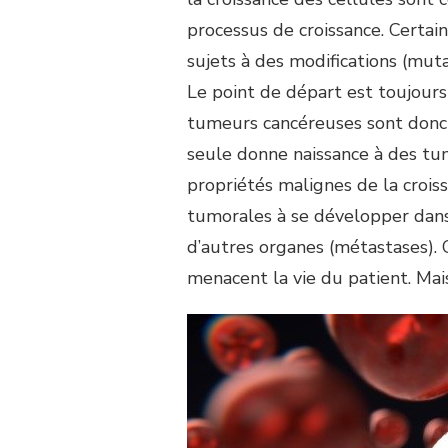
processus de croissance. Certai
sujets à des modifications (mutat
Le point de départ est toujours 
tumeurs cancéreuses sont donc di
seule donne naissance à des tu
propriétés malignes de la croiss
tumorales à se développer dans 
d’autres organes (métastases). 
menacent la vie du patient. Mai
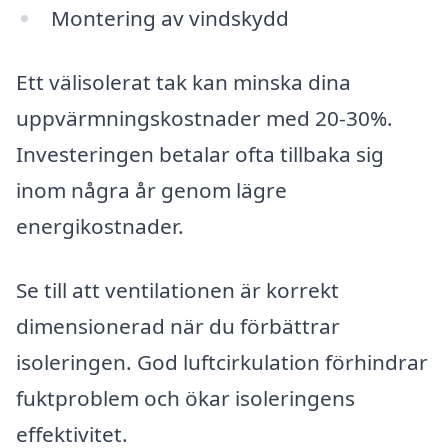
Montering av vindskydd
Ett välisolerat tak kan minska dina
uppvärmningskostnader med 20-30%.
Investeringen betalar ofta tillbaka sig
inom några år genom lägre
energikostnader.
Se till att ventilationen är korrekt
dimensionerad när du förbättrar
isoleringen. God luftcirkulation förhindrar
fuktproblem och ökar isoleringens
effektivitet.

PROBLEM STATEMENT: Print exactly the first line of the entries and every line after it through the one that contains "uppvärmningskostnader med 20-30%.", leaving the pictures out.

ANSWER TO THIS PROBLEM:
processus de croissance. Certai
sujets à des modifications (mutat
Le point de départ est toujours 
tumeurs cancéreuses sont donc di
seule donne naissance à des tu
propriétés malignes de la croiss
tumorales à se développer dans 
d’autres organes (métastases). 
menacent la vie du patient. Mai
Montering av vindskydd
Ett välisolerat tak kan minska dina
uppvärmningskostnader med 20-30%.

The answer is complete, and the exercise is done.